- Textauszug:
....

Denn wenn man weiblichen Geschlechts ist, hat man auf dem Weg zur Diagnose oft  noch ein paar extra Steine auf den Weg gelegt bekommen. Statistisch gesehen werden laut neuen Forschungen Mädchen bzw. Frauen oft nicht diagnostiziert, da die am meisten bekannten Symptome sehr männlich spezifisch sind. Was daran liegt, dass Autismus früher fast ausschließlich an Jungen erforscht wurde. Viele mögliche Anzeichen von Autismus, von denen Eltern hören, sind daher sehr auf das männliche Verhaltensmuster ausgelegt.
 
Bei Mädchen zeigt sich aber laut diverser Forschungen, dass diese zum Beispiel besser darin sind, ihre Schwierigkeiten bei sozialen Interaktionen zu verstecken und oft ihr gegenüber imitieren und so nicht auffallen. Dieses Verstecken der Probleme nennt man masking. Dazu kommt dann noch hinzu, das es bei jungen Mädchen als relativ normal angenommen wird, dass sie zum Beispiel verrückt nach Pferden sind und dieses Hobby ihren gesamten Alltag einnimmt, ohne, dass dies vielleicht als Spezialinteresse eines/r Autisten/Autistin gedeutet würde. Durch Sachen wie diese fallen weibliche Autistinnen oft ungesehen durch das System und werden erst Jahre später als Erwachsene diagnostiziert und können sich so erst dann endlich zusammenreimen, warum sie oft Probleme hatten und nun verspätet auch  an Ressourcen und Hilfestellungen kommen.

....

- Bereitgestellte Zeilen:
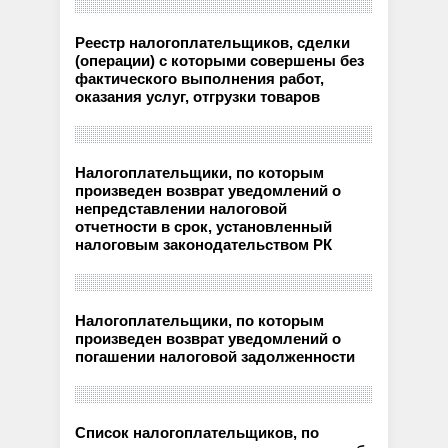
Реестр налогоплательщиков, сделки
(операции) с которыми совершены без
фактического выполнения работ,
оказания услуг, отгрузки товаров
Налогоплательщики, по которым
произведен возврат уведомлений о
непредставлении налоговой
отчетности в срок, установленный
налоговым законодательством РК
Налогоплательщики, по которым
произведен возврат уведомлений о
погашении налоговой задолженности
Список налогоплательщиков, по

....

- Aufgaben:
1. Welche Bezeichnung nennt der Text über Autismus bei Mädchen für das Verstecken der Probleme?
2. Setze den Text über Autismus bei Mädchen fort.

- Lösungen:
1. Man nennt es masking.

2.
 
Generell ist es schwer im Erwachsenenalter eine Autismus Diagnose zu bekommen. Die meisten Zentren sind fast ausschließlich auf Kleinkinder spezialisiert. Dann überhaupt Diagnosegespräche zu erhalten, ist zusätzlich viel Papierkram und bringt persönliche Evaluationen von Leuten mit sich, die nicht einmal Expert*innen auf dem Gebiet sind. 
Um in meinem Fall von der  Stadt Trier  die Diagnosegespräche bewilligt zu bekommen, musste ich vor einem Psychiater des Gesundheitsamtes vorsprechen, der dann entscheiden sollte, ob ich als mögliche Autistin in Frage kommen würde. Ganz ungeachtet davon, dass ich bereits ein Schreiben eines Psychiaters von Verdacht auf Autismus vorlegen musste, um überhaupt erst an die nötigen Papiere für die Beantragung zu kommen.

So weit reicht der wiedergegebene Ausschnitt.